Nella grande corsa a sventare l’estinzione umana ad opera di una pioggia di meteoriti la salvezza sta in Groenlandia. Lo stesso luogo che (nel mondo reale, non in quello dei film) è il simbolo dei cambiamenti climatici, il suo danno più evidente, qui è l’Eden a cui puntare per una famiglia e non solo, durante la pioggia di sassi dallo spazio.

Com’è giusto che sia infatti Greenland non risparmia in esagerazione, i meteoriti che cominciano a piovere all’improvviso (il governo lo sapeva ma l’aveva tenuto nascosto a tutti) se piccoli distruggono le città, se grandi spazzano via nazioni, creano onde d’urto stimolano tsunami. Ci sono solo pochissime ore per giungere in Groenlandia e una famiglia che era stata selezionata per essere tra le poche elette ammesse nel bunker a prova di fine del mondo, si ritrova a piedi, fuori dal volo militare che li condurrebbe lì perché un membro ha il diabete, è debole e va lasciato indietro.
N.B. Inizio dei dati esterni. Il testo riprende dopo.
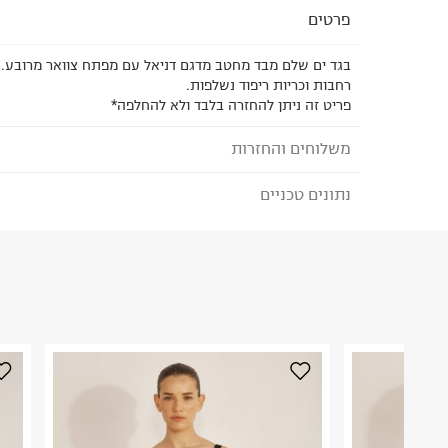
פרטים
בגד ים שלם מבד מחטב מדגם דניאל עם מפתח צוואר מרובע. 
רחבות וכריות ריפוד נשלפות.
פריט זה ניתן להחזרה בלבד ולא להחלפה*
משלוחים והחזרות
נתונים טכניים
לבחירת בשיטת המשלוח המתאימה לכם,
נא ללחוץ כאן
הזמנתם והתחרטתם?
הרכב בד/חומר
:
הרכב: 73% פוליאמיד 27% אלסטן
₪) לזמן מוגבל! חינם בהזמנות מעל 500 ₪.
לפרטים נא
ארץ ייצור
:
טורקיה
ניתן גם להחזיר את החבילה דרך דואר ישראל ללא תשל
הוראות כביסה
כאן
.
לפני החזרת החבילה, חשוב להדביק את מדבקת הגוביי
במקום בו הודבקה הכתובת שלכם.
פריטים שבירים יש להחזיר עם שליח דרך ממשק ההחז
כביסה עדינה במכונה עד-30°C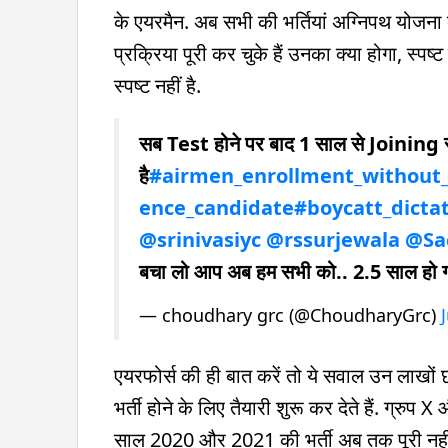
के एयरमैन. अब सभी की भर्तियां अग्निपथ योजना के
प्रक्रिया पूरी कर चुके हैं उनका क्या होगा, स्पष्
स्पष्ट नहीं है.
सब Test होने पर बाद 1 साल से Joining र
है
#airmen_enrollment_without
ence_candidate
#boycatt_dicta
@srinivasiyc
@rssurjewala
@Sac
बचा लो आप अब हम सभी को.. 2.5 साल हो
— choudhary grc (@ChoudharyGrc)
एयरफोर्स की ही बात करें तो ये सवाल उन लाखों छा
भर्ती होने के लिए तैयारी शुरू कर देते हैं. ग्रुप
साल 2020 और 2021 की भर्ती अब तक पूरी नहीं हो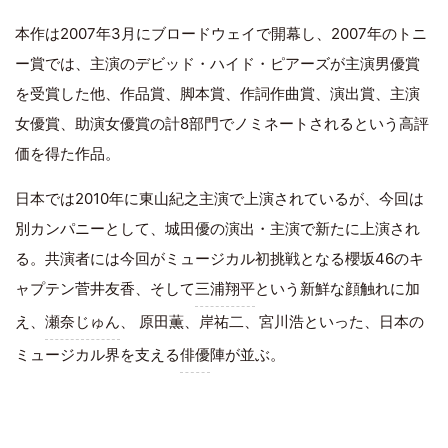
本作は2007年3月にブロードウェイで開幕し、2007年のトニ
ー賞では、主演のデビッド・ハイド・ピアーズが主演男優賞
を受賞した他、作品賞、脚本賞、作詞作曲賞、演出賞、主演
女優賞、助演女優賞の計8部門でノミネートされるという高評
価を得た作品。
日本では2010年に東山紀之主演で上演されているが、今回は
別カンパニーとして、城田優の演出・主演で新たに上演され
る。共演者には今回がミュージカル初挑戦となる櫻坂46のキ
ャプテン菅井友香、そして
三浦翔平
という新鮮な顔触れに加
え、
瀬奈じゅん
、 原田薫、岸祐二、宮川浩といった、日本の
ミュージカル界を支える
俳優
陣が並ぶ。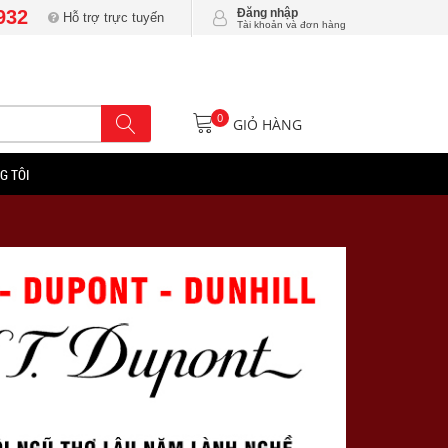
932
Đăng nhập
Hỗ trợ trực tuyến
Tài khoản và đơn hàng
0
GIỎ HÀNG
G TÔI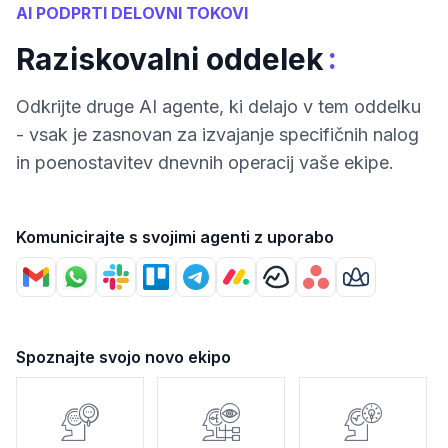
AI PODPRTI DELOVNI TOKOVI
:
Raziskovalni oddelek
Odkrijte druge AI agente, ki delajo v tem oddelku
- vsak je zasnovan za izvajanje specifičnih nalog
in poenostavitev dnevnih operacij vaše ekipe.
Komunicirajte s svojimi agenti z uporabo
Spoznajte svojo novo ekipo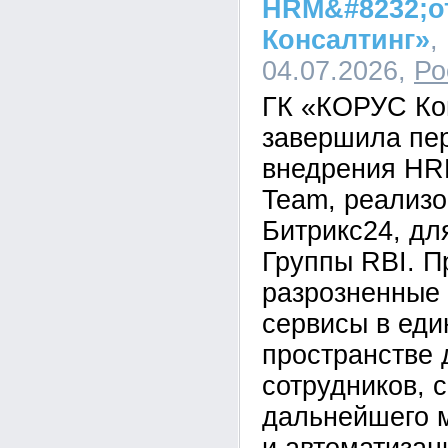
HRM&#8232;о
Консалтинг»
,
04.07.2026,
Ро
ГК «КОРУС Ко
завершила пе
внедрения HR
Team, реализо
Битрикс24, дл
Группы RBI. П
разрозненные
сервисы в ед
пространстве 
сотрудников, 
дальнейшего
In questa storia in cui lo stato è una lastra di amianto di durezza e gelo, in cui i militari pensano solo agli ordini anche quando sanno che nel fare il loro lavoro stanno condannando le proprie famiglie, il cuore di tutto è la popolazione. Gli altri. Con un giusto mix di spietati bastardi pronti a tutto per salvarsi e invece persone più umane disposte ad aiutare la famiglia Butler (lui, lei e figlio), il mondo di Greenland anima di tensione il film, evitandogli la galera del cinema catastrofico, quella in cui inventiva e sceneggiatura sono tenute recluse dalla dittatura della grande distruzione.

Ovviamente questo non significa che non manchino le scene cardine del genere, per come è stato canonizzato tra la fine degli anni ‘90 e l’inizio dei ‘10, il periodo tra Deep Impact e 2012, ovvero le immagini delle capitali che vengono distrutte con i loro simboli (Colosseo, Torre Eiffel, Cremlino, Big Ben, Statua Della Libertà) e gli sguardi attoniti delle ignare famiglie verso il cielo minaccioso. Tuttavia è anche chiaro che Greenland prova molto più piacere nelle peripezie umane che nella grande catastrofe, che è molto più abile a intaccare le certezze dei genitori e a mettere a segno punti nell’angoscia per un bambino malato coinvolto nel più grande disastro della razza, che a tracciare un ritratto dell’inabilità politica di fronte al disastro.

Disaster movie senza eccessive pretese, Greenland riesce finalmente a dare al Butler-movie (cioè il film famigliare con il padre-eroe d’azione) una dimensione sensata, in cui il sentimentalismo inevitabile acquista un senso accoppiato ad una trama d’azione. Non sarà mai il film preferito di nessuno ma se non altro è ben congegnato e teso.